_Source passage_.
.....
If the first section is short, the control goes directly to virus code. In this case the virus modifies program's entry address to get control when infected files are executed.
The virus code itself is encrypted by several (from two till five) polymorphic loops. The polymorphic engine in the virus is quite strong, and produces about 2Kb of polymorphic loops.
The virus also patches the Import section to get functions GetProcAddress, GetModuleHandle, CreateProcessA, WinExec and MAPISendMail when infection executable is run.
After all the virus writes its encrypted code to the end of last file section, and increases section size by patching PE header.
Intercepting Events
When the Word and PE EXE direct infection routines are complete, the virus hooks several Windows functions and stays in the Windows memory as a part of host program. The virus hooks two file access function WinExec and CreateProcessA, if they are imported by the host program from the KERNEL32.DLL. When these functions get control (a program is executed) the virus gets the program's file name, gets its directory, searches and infects PE EXE files in this directory.
Sending Emails
The virus per-process resident code also runs email infection thread, hooks MAPISendMail that is exported from MAPI32.DLL, "connect" and "recv" from WSOCK32.DLL and GetProcAddress from KERNEL32.DLL.
The first hook is used by the virus to send its copy to the Internet. When the virus intercepts this event it looks for attached data in the message. If there is no attach, the virus appends to the message infected NORMAL.DOT or infected PE EXE file (the latter is created on the disk in the C:ENIACOC.SYS file).
The "GetProcAddress", "connect" and "recv" hooks are used by the virus to realize second method of infected Emails sending. When a message arrives, the virus scans its header for "mailto:" field, gets the address from there and stores it in its own database.
.....
_Task item 1_.
Output, word for word, the part of the virus description that opens with the words containing "The first hook" and closes with "the C:ENIACOC.SYS file).".
_Task item 2_.
Pick up the virus description where it stops, and continue writing it.

(Records from a dataset)
.....
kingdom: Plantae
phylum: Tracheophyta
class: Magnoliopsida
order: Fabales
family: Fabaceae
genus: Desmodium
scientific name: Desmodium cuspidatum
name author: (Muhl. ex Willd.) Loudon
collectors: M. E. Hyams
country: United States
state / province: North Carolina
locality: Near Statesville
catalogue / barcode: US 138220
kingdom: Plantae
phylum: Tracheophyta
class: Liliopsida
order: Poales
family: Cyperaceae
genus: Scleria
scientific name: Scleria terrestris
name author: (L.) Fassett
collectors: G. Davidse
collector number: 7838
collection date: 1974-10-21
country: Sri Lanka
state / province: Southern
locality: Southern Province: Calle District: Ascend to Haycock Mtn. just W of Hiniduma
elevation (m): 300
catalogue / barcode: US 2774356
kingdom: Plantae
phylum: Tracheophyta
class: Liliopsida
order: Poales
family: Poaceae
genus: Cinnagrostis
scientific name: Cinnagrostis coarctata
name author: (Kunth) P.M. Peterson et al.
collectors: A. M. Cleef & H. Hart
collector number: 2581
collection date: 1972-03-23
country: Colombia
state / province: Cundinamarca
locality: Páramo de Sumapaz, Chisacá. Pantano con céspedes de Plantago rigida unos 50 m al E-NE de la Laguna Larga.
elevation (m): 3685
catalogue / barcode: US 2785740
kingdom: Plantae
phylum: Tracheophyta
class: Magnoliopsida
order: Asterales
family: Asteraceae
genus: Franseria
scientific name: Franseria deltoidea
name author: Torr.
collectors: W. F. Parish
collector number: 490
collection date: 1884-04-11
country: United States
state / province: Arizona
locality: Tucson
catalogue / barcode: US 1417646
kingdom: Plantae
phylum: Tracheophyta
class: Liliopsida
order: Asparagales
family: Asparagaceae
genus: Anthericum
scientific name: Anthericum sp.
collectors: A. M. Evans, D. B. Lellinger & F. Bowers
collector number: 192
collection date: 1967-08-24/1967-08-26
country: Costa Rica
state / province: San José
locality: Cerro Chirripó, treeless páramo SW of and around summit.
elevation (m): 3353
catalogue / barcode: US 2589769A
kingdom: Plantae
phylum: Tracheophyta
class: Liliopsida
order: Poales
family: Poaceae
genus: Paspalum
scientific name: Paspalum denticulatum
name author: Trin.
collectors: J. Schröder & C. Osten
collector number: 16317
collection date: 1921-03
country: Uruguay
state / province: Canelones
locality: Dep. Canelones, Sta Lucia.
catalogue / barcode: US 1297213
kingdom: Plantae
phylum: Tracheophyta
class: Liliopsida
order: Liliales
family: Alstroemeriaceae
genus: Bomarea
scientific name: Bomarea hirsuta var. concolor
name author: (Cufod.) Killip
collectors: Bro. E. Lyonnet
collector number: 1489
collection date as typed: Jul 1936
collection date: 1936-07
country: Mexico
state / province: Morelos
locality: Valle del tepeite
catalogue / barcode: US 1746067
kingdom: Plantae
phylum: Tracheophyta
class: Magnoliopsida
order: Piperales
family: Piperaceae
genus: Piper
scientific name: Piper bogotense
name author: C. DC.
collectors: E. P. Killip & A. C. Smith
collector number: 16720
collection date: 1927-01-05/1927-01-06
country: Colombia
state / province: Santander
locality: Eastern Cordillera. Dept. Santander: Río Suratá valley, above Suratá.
.....
_Expected answer 1_.
The first hook is used by the virus to send its copy to the Internet. When the virus intercepts this event it looks for attached data in the message. If there is no attach, the virus appends to the message infected NORMAL.DOT or infected PE EXE file (the latter is created on the disk in the C:ENIACOC.SYS file).

_Expected answer 2_.
The infection thread when takes control looks for email address caught by "connect" and "recv" hookers, calculates its CRC and compares with its "already infected addresses" database that is stored in the BRSCBC.DAT file in the Windows system directory. If this address was not sent yet, the virus adds it to its BRSCBC.DAT database, creates a message with NORMAL template or infected PE EXE file, and sends it by using MAPISendMail function. The subject field for the message is randomly selected from variants:
Kewl page! Improvement to your page Your page r0x0r! You must see this... Secret stuff!
By using the BRSCBC.DAT database the virus avoids duplicate sendings, but on each infected program run the virus depending on its random counter deletes this file, and clears "do-not-send" database by that.
The "GetProcAddress" that is also hooked by virus TSR copy is used only to intercept "connect" and "recv" WSOCK32.DLL functions, if an application does not import these routines "by default", but activates them in case of need. To do that the "GetProcAddress" virus' hook intercepts accesses to "connect" and "recv" WSOCK32.DLL functions' addresses. If an application tries to get addresses of these routines to use Internet connections, the virus returns addresses of its own "connect" and "recv" hookers, and so intercepts Internet connection.